As always, he was game. It was Monday, so he was working and would need to grab a shower first, but we met downtown that night at a restaurant with bland American cuisine and mediocre ambiance that neither of us had been to before.

“You ruined my plans,” he said with a laugh.

“Oh no. What’d I do?”

“This isn’t our date.”

“It’s not?”

“Nope. This is our pre-date. Our real date is next door.” He grinned at my confusion. “The pinball machine museum! They don’t serve food, but I was going to make a picnic for us on Friday and sneak it in. I didn’t have time tonight.”

I brightened with relieved laughter. “I wasn’t going to say anything because I didn’t want to hurt your feelings, but this place does feel like a misstep.”

He clutched his heart. “I would have never knowingly done this to you.”

I’d been to the museum a few times with Cory.

Every machine was in working condition, and for one flat fee, you could play any of them for as long as you liked.

It was all ages during the day, but after hours it became adults only, and they served boozy slushies.

The building was packed for a weekday and rang with chimes, knocks, clacks, thunks, and bells.

The volume was loud and overstimulating, and I wasn’t any good at pinball, but I did enjoy trying.

It was an appropriately silly location for us.

He paid the fees, and I bought the slushies.

I thought I was being smart by ordering watermelon—at least my mouth wouldn’t be stained blue—but then he ordered pina colada, and I realized I could have had a completely neutral color.

We wandered around, triggering the flippers and watching the balls fly around and objects spin and light up.

He liked the same row of antique machines that I did.

They were also less crowded. The atmosphere amplified the nervousness and excitement bouncing around inside me.

We flirted harder than ever, finding excuses to touch, standing so close that I could see a few stubborn splatters of gray primer on his left cheek and ringed in his nail beds.

It was as if we were both waiting for the other to be brave and say, “That’s enough. Let’s get out of here.”

A woman with influencer makeup and influencer wavy hair tripped behind us, spilling her pinky-red drink onto the carpet and the back of Gareth’s jeans.

“Whoa,” he said. “You okay?”

She kept stumbling toward her bachelorette party and didn’t apologize.

When he looked back at me, we both cracked up. I was glad that he wasn’t angry. “Your poor pants,” I said. “Are you okay?”

“I think she had the same flavor as you. They’re watermelon pants now.”

“It’s madness to allow drinks near all these machines.”

“I assume the cost of repairs is built into the price? I noticed they weren’t cheap. Thanks again,” he added.

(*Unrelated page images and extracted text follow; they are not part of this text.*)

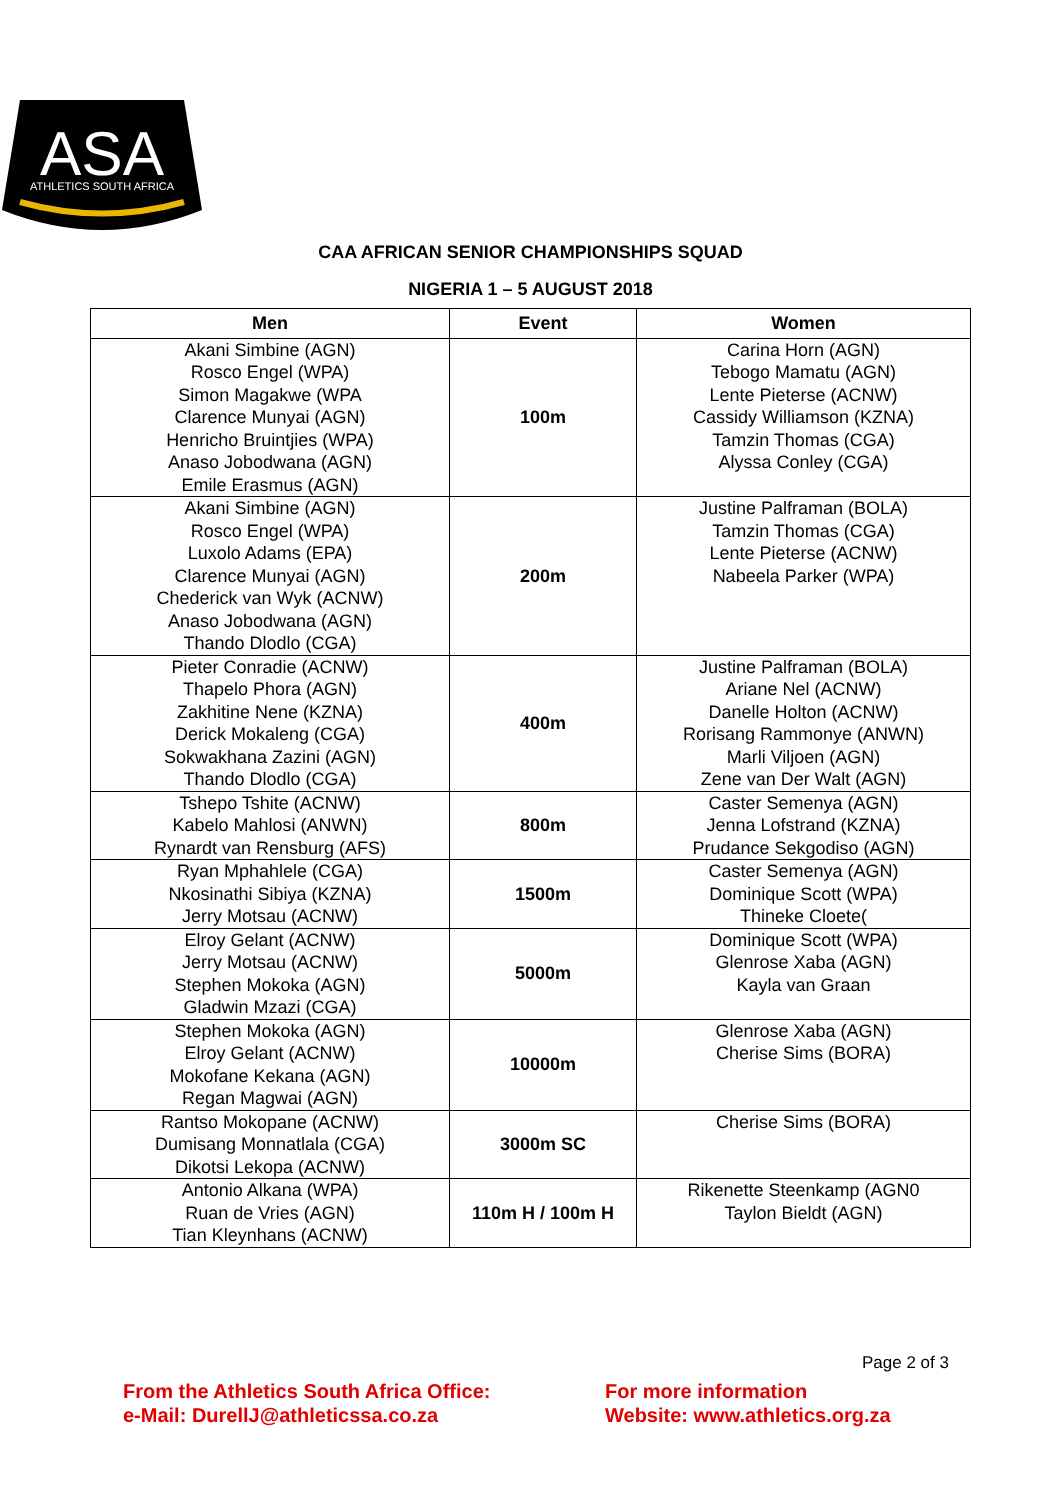ASA
ATHLETICS SOUTH AFRICA
CAA AFRICAN SENIOR CHAMPIONSHIPS SQUAD
NIGERIA 1 – 5 AUGUST 2018
| Men | Event | Women |
| --- | --- | --- |
| Akani Simbine (AGN) Rosco Engel (WPA) Simon Magakwe (WPA Clarence Munyai (AGN) Henricho Bruintjies (WPA) Anaso Jobodwana (AGN) Emile Erasmus (AGN) | 100m | Carina Horn (AGN) Tebogo Mamatu (AGN) Lente Pieterse (ACNW) Cassidy Williamson (KZNA) Tamzin Thomas (CGA) Alyssa Conley (CGA) |
| Akani Simbine (AGN) Rosco Engel (WPA) Luxolo Adams (EPA) Clarence Munyai (AGN) Chederick van Wyk (ACNW) Anaso Jobodwana (AGN) Thando Dlodlo (CGA) | 200m | Justine Palframan (BOLA) Tamzin Thomas (CGA) Lente Pieterse (ACNW) Nabeela Parker (WPA) |
| Pieter Conradie (ACNW) Thapelo Phora (AGN) Zakhitine Nene (KZNA) Derick Mokaleng (CGA) Sokwakhana Zazini (AGN) Thando Dlodlo (CGA) | 400m | Justine Palframan (BOLA) Ariane Nel (ACNW) Danelle Holton (ACNW) Rorisang Rammonye (ANWN) Marli Viljoen (AGN) Zene van Der Walt (AGN) |
| Tshepo Tshite (ACNW) Kabelo Mahlosi (ANWN) Rynardt van Rensburg (AFS) | 800m | Caster Semenya (AGN) Jenna Lofstrand (KZNA) Prudance Sekgodiso (AGN) |
| Ryan Mphahlele (CGA) Nkosinathi Sibiya (KZNA) Jerry Motsau (ACNW) | 1500m | Caster Semenya (AGN) Dominique Scott (WPA) Thineke Cloete( |
| Elroy Gelant (ACNW) Jerry Motsau (ACNW) Stephen Mokoka (AGN) Gladwin Mzazi (CGA) | 5000m | Dominique Scott (WPA) Glenrose Xaba (AGN) Kayla van Graan |
| Stephen Mokoka (AGN) Elroy Gelant (ACNW) Mokofane Kekana (AGN) Regan Magwai (AGN) | 10000m | Glenrose Xaba (AGN) Cherise Sims (BORA) |
| Rantso Mokopane (ACNW) Dumisang Monnatlala (CGA) Dikotsi Lekopa (ACNW) | 3000m SC | Cherise Sims (BORA) |
| Antonio Alkana (WPA) Ruan de Vries (AGN) Tian Kleynhans (ACNW) | 110m H / 100m H | Rikenette Steenkamp (AGN0 Taylon Bieldt (AGN) |
Page 2 of 3
From the Athletics South Africa Office:
e-Mail: DurellJ@athleticssa.co.za
For more information
Website: www.athletics.org.za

Examining the backs of his legs, I realized this was an opportunity. “If you want to save those, they need to go straight into the wash. We should go back to your place.”

His eyebrows rose, and it was on.

I followed his car to a newish apartment complex near the library.

Of course he lived near my branch, and I felt dense that I was surprised by this.

I’d only driven past the building before, but its generic exterior reminded me of the one where Cory’s friend Robin lived.

I’d been dragged to several parties there.

As challenging as the last few months had been, no part of me missed having to socialize in large groups of mostly strangers.

Cory and I were both good with new people, but he enjoyed it more than I did and genuinely loved meeting them.

Their stories gave him energy. They drained mine, and after a long day at work, I preferred returning to the familiar to recharge.

Our shared days off required negotiating and compromising and taking turns with how the free time was spent.

“It’s not much,” Gareth said as he opened a door on the second floor.

The interior looked so much like my own apartment that it knocked me sideways. It was beige and unadorned and filled with the same build-it-yourself furniture from a decade ago.

“Okay, so it’s worse than I thought,” he said, taking in my expression.

I explained that I was only startled by the similarities. He relaxed, seeming comforted by this. I couldn’t explain why I did not feel the same comfort.

“Something else to drink?” he asked. “Cider, soda, water?”